Structured pose outputs
- - -

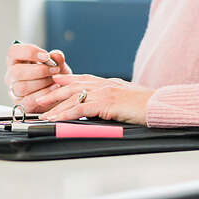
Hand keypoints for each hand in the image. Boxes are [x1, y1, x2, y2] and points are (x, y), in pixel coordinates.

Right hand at [4, 41, 69, 111]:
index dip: (29, 52)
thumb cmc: (53, 78)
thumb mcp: (58, 66)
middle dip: (39, 71)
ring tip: (55, 81)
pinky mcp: (21, 104)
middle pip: (16, 71)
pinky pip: (29, 100)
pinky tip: (53, 88)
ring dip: (42, 83)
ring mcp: (14, 91)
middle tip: (54, 70)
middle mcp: (11, 76)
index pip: (13, 52)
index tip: (46, 56)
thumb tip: (57, 55)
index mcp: (16, 61)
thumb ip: (57, 60)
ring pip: (21, 87)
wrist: (58, 96)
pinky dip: (44, 93)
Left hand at [34, 74, 153, 124]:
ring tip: (42, 114)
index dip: (66, 81)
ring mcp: (104, 92)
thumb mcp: (126, 100)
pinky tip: (56, 119)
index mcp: (108, 83)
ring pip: (73, 98)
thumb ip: (112, 101)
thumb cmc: (146, 106)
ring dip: (55, 107)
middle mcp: (103, 84)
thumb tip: (104, 108)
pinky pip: (80, 109)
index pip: (82, 79)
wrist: (159, 105)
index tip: (52, 83)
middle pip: (72, 87)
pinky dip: (66, 114)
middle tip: (39, 100)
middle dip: (54, 94)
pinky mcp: (106, 103)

- - -

Copy out every entry above, character for character, excluding pictures.

Hand keypoints for each hand in the image. Boxes are [x1, y1, x2, y2] and points are (x, y), in pixel coordinates.

Right hand at [4, 41, 69, 111]:
index dip: (29, 52)
thumb cmc: (53, 78)
thumb mcp: (58, 66)
middle dip: (39, 71)
ring tip: (55, 81)
pinky mcp: (21, 104)
middle pip: (16, 71)
pinky pip: (29, 100)
pinky tip: (53, 88)
ring dip: (42, 83)
ring mcp: (14, 91)
middle tip: (54, 70)
middle mcp: (11, 76)
index pip: (13, 52)
index tip: (46, 56)
thumb tip: (57, 55)
index mcp: (16, 61)
thumb ip: (57, 60)
ring pip: (21, 87)
wrist: (58, 96)
pinky dip: (44, 93)
Left hand at [34, 74, 153, 124]:
ring tip: (42, 114)
index dip: (66, 81)
ring mcp: (104, 92)
thumb mcp: (126, 100)
pinky tip: (56, 119)
index mcp: (108, 83)
ring pip: (73, 98)
thumb ip: (112, 101)
thumb cmc: (146, 106)
ring dip: (55, 107)
middle mcp: (103, 84)
thumb tip: (104, 108)
pinky pip: (80, 109)
index pip: (82, 79)
wrist: (159, 105)
index tip: (52, 83)
middle pip: (72, 87)
pinky dip: (66, 114)
middle tip: (39, 100)
middle dip: (54, 94)
pinky mcp: (106, 103)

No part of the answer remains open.